Tears shimmered in her furious eyes. “You think I don’t know that?” She pointed to the stairs. “Get out, Mack. Take everyone with you. I’m not doing this with you, not ever again. I mean it; get the hell out of my house.” She turned her back on him and walked toward the plug.
“Don’t even think about it, Jaimie.” His voice dropped low in warning.
She whirled back around and this time there were tears tracking down her face. “I can’t believe you said that to me. You think I don’t know? You think I’m so stupid I don’t get what’s going on? You want to hurl insults at each other? You think that’s the way to get me to listen? If you’d listened to me in the first place, none of this would be happening.”
“That isn’t true, Jaimie,” Kane intervened softly. “It would have happened to someone else. It did. To helpless children. To unsuspecting men and women. To women trapped in his breeding program. To Whitney’s own daughter. It would have happened no matter what. Just not to us. And we’re good. We’ve got each other. We know one another inside and out and that gives us the advantage. If he can’t separate us and break us apart, we’ve got power no other GhostWalker team has against him.
And we have your brains.”
Jaimie didn’t look at him. She glared at Mack. “You don’t have the right to talk to me the way you do. I’m not one of your soldiers following orders.
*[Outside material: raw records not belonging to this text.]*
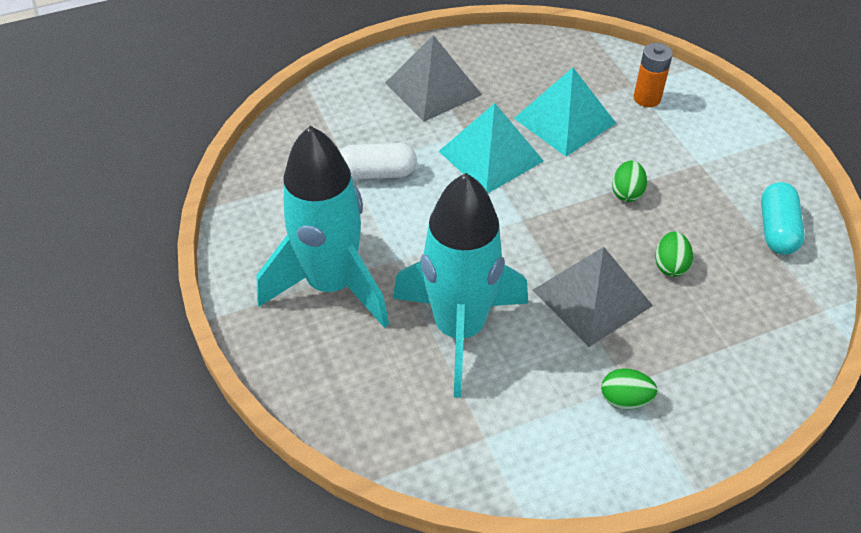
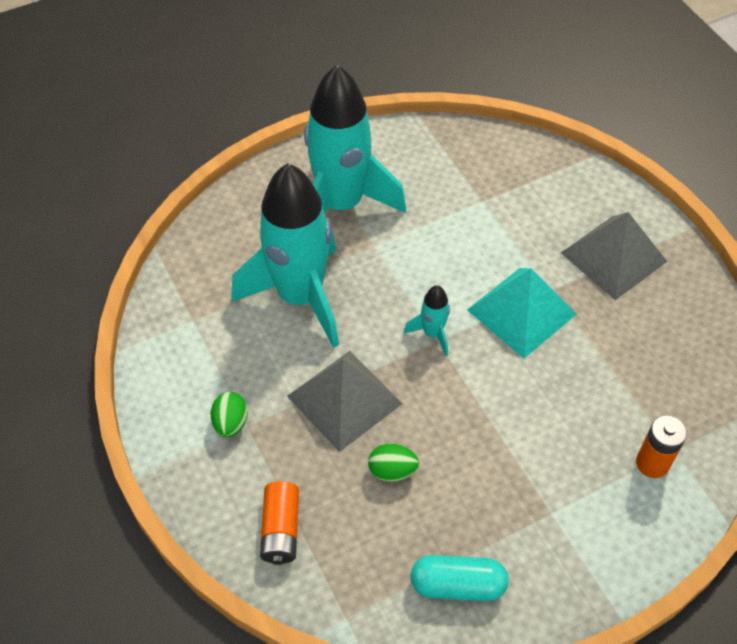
camera: 85 degrees right, 5 degrees up
white capsule [340,143,417,179] -> none
turquoise pyramid [514,68,616,157] -> none
green egg [612,160,647,202] -> none
none -> orange battery [260,481,299,565]
none -> turquoise rocket [404,285,450,356]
And I’m not your girlfriend.”
“Like hell you’re not. You want to prove me wrong so bad you’re willing to risk your life. I already believe you, Jaimie, I’ve seen the proof. You don’t need to put yourself in harm’s way in order to get me to believe Whitney’s a son of a bitch and he’s being protected.”
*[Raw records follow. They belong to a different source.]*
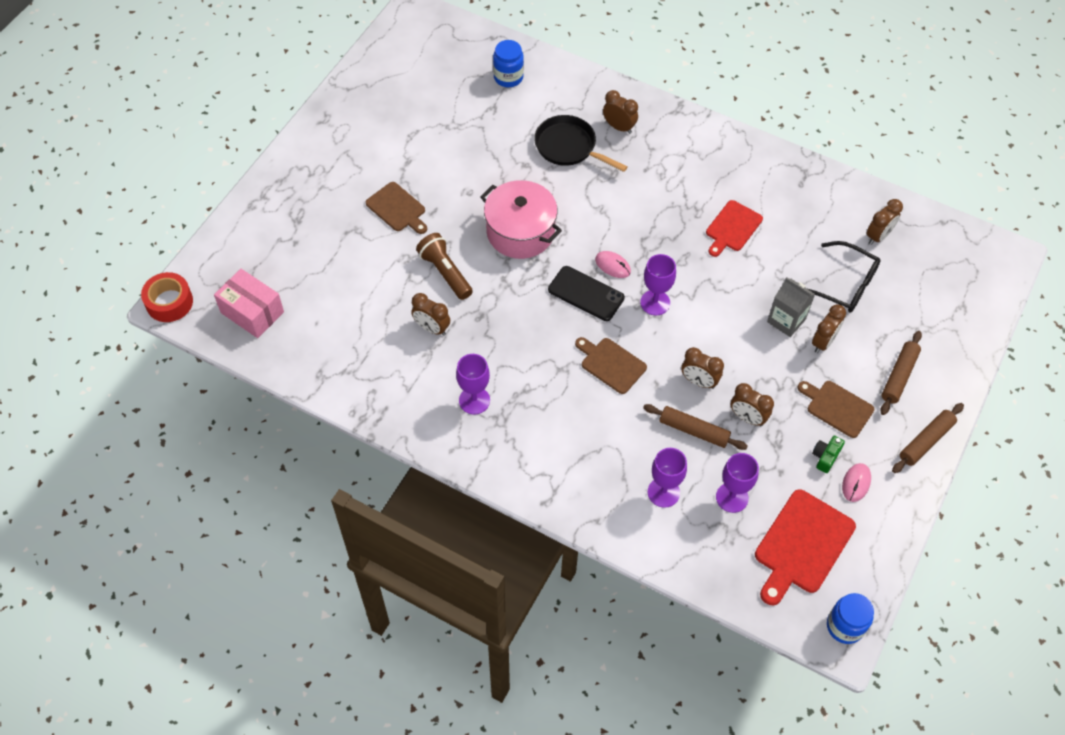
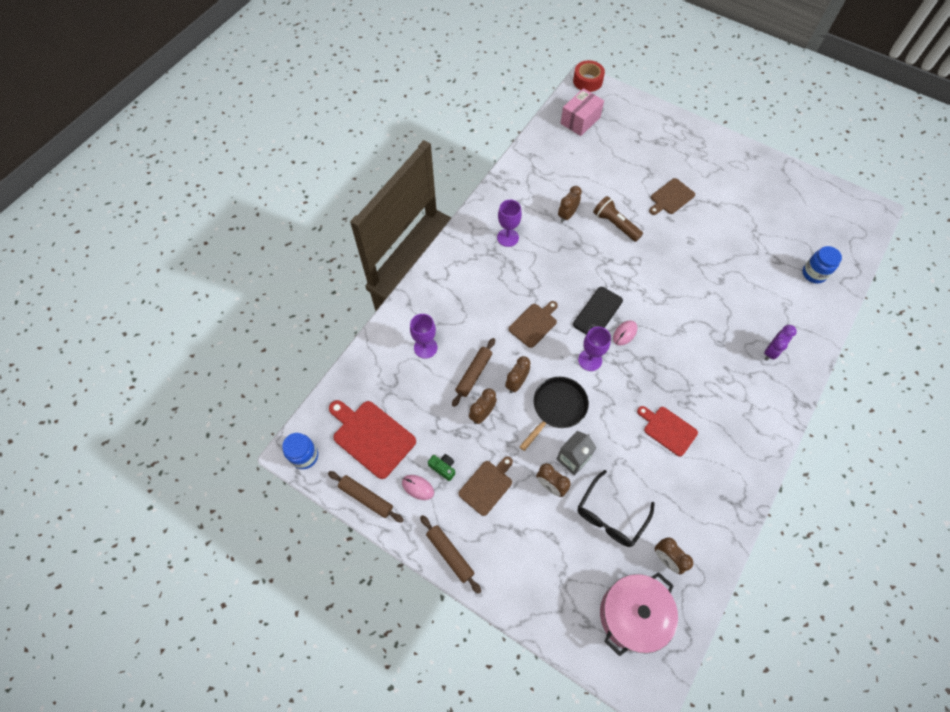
camera: 95 degrees right, 5 degrees up
brown flashlight [416,233,473,300] -> brown flashlight turned 105 degrees counterclockwise [593,196,643,242]
pink pot [480,180,562,259] -> pink pot moved to [600,572,678,656]
black pan [534,115,627,172] -> black pan moved to [519,377,589,451]
brown clock [603,90,638,134] -> purple clock [764,325,796,361]
purple goblet [716,453,759,513] -> none
brown rolling pin [880,331,922,415] -> brown rolling pin moved to [328,471,404,523]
“For once in your life why don’t you acknowledge I have a brain? I was this close”—she held up her fingers an inch apart—“to getting the identity of the man or men protecting Whitney. We can’t take Whitney down without getting them. He’ll just run, even if we expose him with proof. He’ll be in the wind and we’ll never find him.”
“And if those protecting him are untouchable? What do you think is going to happen here, Jaimie? They’ve sent men trained in combat with enough experience to take on some of our best men. They put a sniper up on a roof to take you out.”
“I know when they’re close.” Jaimie tried to bring her voice back under control.
The madder she got, the louder her voice, the quieter he became, making her feel like a child being reprimanded by an adult. “I can feel their energy, Mack.”
“You couldn’t feel Joe, Jaimie, and he’s a f**king sniper. He could have been sent to kill you, not protect you. He infiltrated your base and made himself your right-hand man. Suppose his orders change and he’s told to kill you?”
Her chin lifted. “Suppose your orders change,” she hurled back at him.
Instant silence fell. The room charged with anger until they all seemed to choke on it.
Abruptly Mack turned on his heel and stalked to the stairs.